If you recently received a discharge through Chapter 7 bankruptcy and are now in good financial shape, you might want to start considering buying a house. Through your bankruptcy, you probably eliminated all the debt you owed, and you may now be in the process of saving up some money. As you start planning to buy a house after bankruptcy, there are three important things to know.
There Is a Waiting Period
To buy a home, you must get a loan, and there are a variety of different types of loan programs to choose from. Each type has a different waiting-period restriction, though, and you will need to look into these before you start looking for a house. For example, to get a conventional loan, you will need to wait four years after filing. To get other types of loans, such as a FHA loan, you only need to wait two years.

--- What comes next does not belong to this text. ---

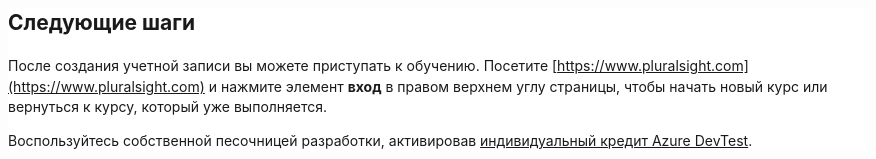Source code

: ## <a name="next-steps"></a>Следующие шаги
После создания учетной записи вы можете приступать к обучению.  Посетите [https://www.pluralsight.com](https://www.pluralsight.com) и нажмите элемент **вход** в правом верхнем углу страницы, чтобы начать новый курс или вернуться к курсу, который уже выполняется.

Воспользуйтесь собственной песочницей разработки, активировав [индивидуальный кредит Azure DevTest](vs-azure.md).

You Will Need a Down Payment
No matter which loan program you choose, it is likely you will need a down payment to buy the house. It is best if you can come up with 20% of the purchase price; however, this is not always necessary. You might be able to buy a house by putting as little as 3% of the purchase price down on it.
If your bankruptcy eliminated a lot of debt you owed, you might be in a position that allows you to save a decent amount of money each month. If possible, save as much as you can before you begin shopping for homes, and base your budget on the amount of money you have for your down payment. For example, if you have $20,000 saved up, you might want to look for a home that costs around $100,000. The money you have would be enough to put a 20% down payment on the home when you purchase it.
You Might Not Qualify for the Best Rate
Interest rates on mortgages are determined by a lot of factors, but credit score is a big one. Bankruptcy can bring a credit score down, which may end up causing you to have a higher interest rate than you hoped for, but this doesn't mean you will always be stuck with that rate.
If you find a home you really like and end up purchasing it, in a few years you might be able to refinance to a lower rate if you are able to get your credit score up high enough.
Buying a home is a big event and can be tricky for a person who just filed for bankruptcy. If you have any questions about this, talk to your lender and hire a real-estate agent to help you find homes for sale within your price range.